For further information about the MCR 3.0 please check this README, this wiki or the MCR mailing list.

If you use the MCR 3.0, please refer to the following publication:

Gonzalez-Agirre A., Laparra E. and Rigau G. Multilingual Central Repository version 3.0: upgrading a very large lexical knowledge base. In Proceedings of the Sixth International Global WordNet Conference (GWC’12). Matsue, Japan. January, 2012.

MCR using WordNet 1.6 as ILI

The previous version of the MCR also contains six different versions of the English WordNet (from 1.6 to 3.0) together with more than one million of semantic relations between synsets comming from WordNet, eXtended WordNet, and Selectional Preferences acquired from SemCor. This version of the MCR also contains a version of the Italian WordNet.

The previous version of the MCR (using WordNet 1.6 as ILI) can be consulted using the Web EuroWordNet Interface (consult mode).
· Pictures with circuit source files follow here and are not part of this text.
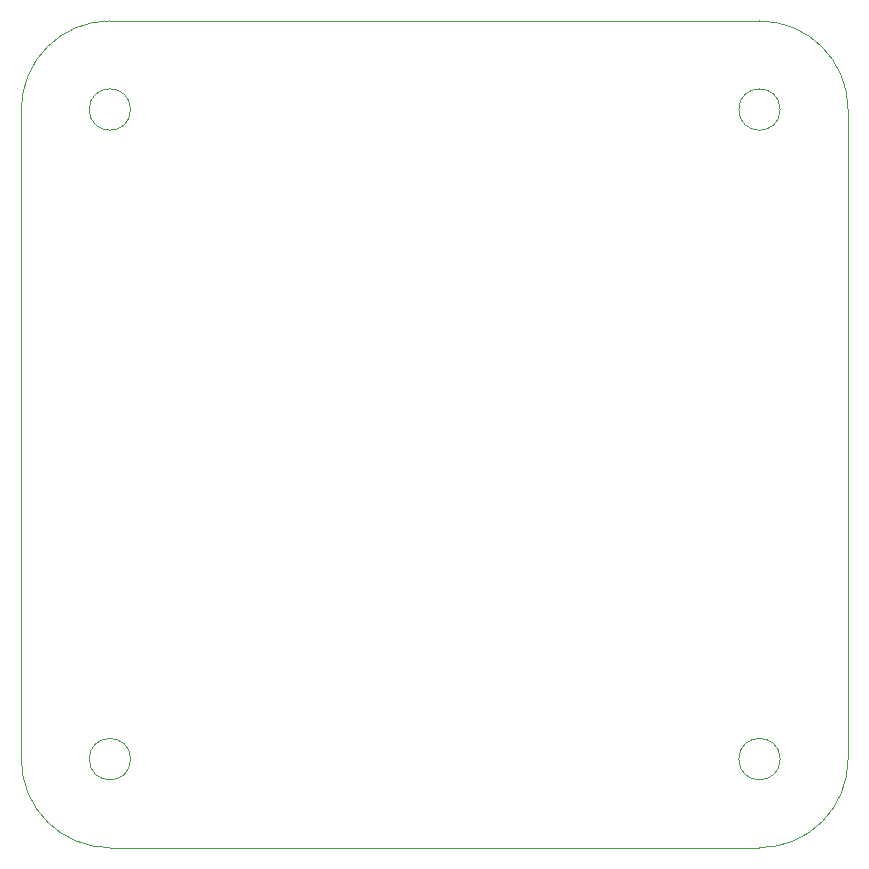
<source format=gm1>
G04 #@! TF.GenerationSoftware,KiCad,Pcbnew,8.0.5*
G04 #@! TF.CreationDate,2025-03-07T10:13:00-08:00*
G04 #@! TF.ProjectId,Telemetry PCB V2,54656c65-6d65-4747-9279-205043422056,rev?*
G04 #@! TF.SameCoordinates,Original*
G04 #@! TF.FileFunction,Profile,NP*
%FSLAX46Y46*%
G04 Gerber Fmt 4.6, Leading zero omitted, Abs format (unit mm)*
G04 Created by KiCad (PCBNEW 8.0.5) date 2025-03-07 10:13:00*
%MOMM*%
%LPD*%
G01*
G04 APERTURE LIST*
G04 #@! TA.AperFunction,Profile*
%ADD10C,0.100000*%
G04 #@! TD*
G04 APERTURE END LIST*
D10*
X185370000Y-48440000D02*
G75*
G02*
X192870000Y-55940000I0J-7500000D01*
G01*
X192870000Y-110940000D02*
G75*
G02*
X185370000Y-118440000I-7500000J0D01*
G01*
X130370000Y-118440000D02*
G75*
G02*
X122870000Y-110940000I0J7500000D01*
G01*
X187120000Y-110940000D02*
G75*
G02*
X183620000Y-110940000I-1750000J0D01*
G01*
X183620000Y-110940000D02*
G75*
G02*
X187120000Y-110940000I1750000J0D01*
G01*
X132120000Y-55940000D02*
G75*
G02*
X128620000Y-55940000I-1750000J0D01*
G01*
X128620000Y-55940000D02*
G75*
G02*
X132120000Y-55940000I1750000J0D01*
G01*
X187120000Y-55940000D02*
G75*
G02*
X183620000Y-55940000I-1750000J0D01*
G01*
X183620000Y-55940000D02*
G75*
G02*
X187120000Y-55940000I1750000J0D01*
G01*
X192870000Y-55940000D02*
X192870000Y-110940000D01*
X132120000Y-110940000D02*
G75*
G02*
X128620000Y-110940000I-1750000J0D01*
G01*
X128620000Y-110940000D02*
G75*
G02*
X132120000Y-110940000I1750000J0D01*
G01*
X185370000Y-118440000D02*
X130370000Y-118440000D01*
X122870000Y-110940000D02*
X122870000Y-55940000D01*
X130370000Y-48440000D02*
X185370000Y-48440000D01*
X122870000Y-55940000D02*
G75*
G02*
X130370000Y-48440000I7500000J0D01*
G01*
M02*

</source>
The previous version of the MCR (using WordNet 1.6 as ILI) can be also edited using the Web EuroWordNet Interface (edit mode).

Publications

Atserias J., Villarejo L., Rigau G., Agirre E., Carroll J., Magnini B. and Vossen P. The MEANING Multilingual Central Repository. In Proceedings of the Second International Global WordNet Conference (GWC’04). ISBN 80-210-3302-9. Brno, Czech Republic. January, 2004.

Gonzalez-Agirre A., Laparra E. and Rigau G. Multilingual Central Repository version 3.0: upgrading a very large lexical knowledge base. In Proceedings of the Sixth International Global WordNet Conference (GWC’12). Matsue, Japan. January, 2012.

Gonzalez-Agirre A., Laparra E. and Rigau G. Multilingual Central Repository version 3.0. 8th international conference on Language Resources and Evaluation (LREC'12). Istambul, Turkey. 2012.

González-Agirre A. and Rigau G. Construcción de una base de conocimiento léxico multilíngüe de amplia cobertura: Multilingual Central Repository. Linguamática. Revista para o Processamento Automático das Línguas Ibéricas Vol. 5(1). 13-28 - ISSN: 1647-0818. 2013.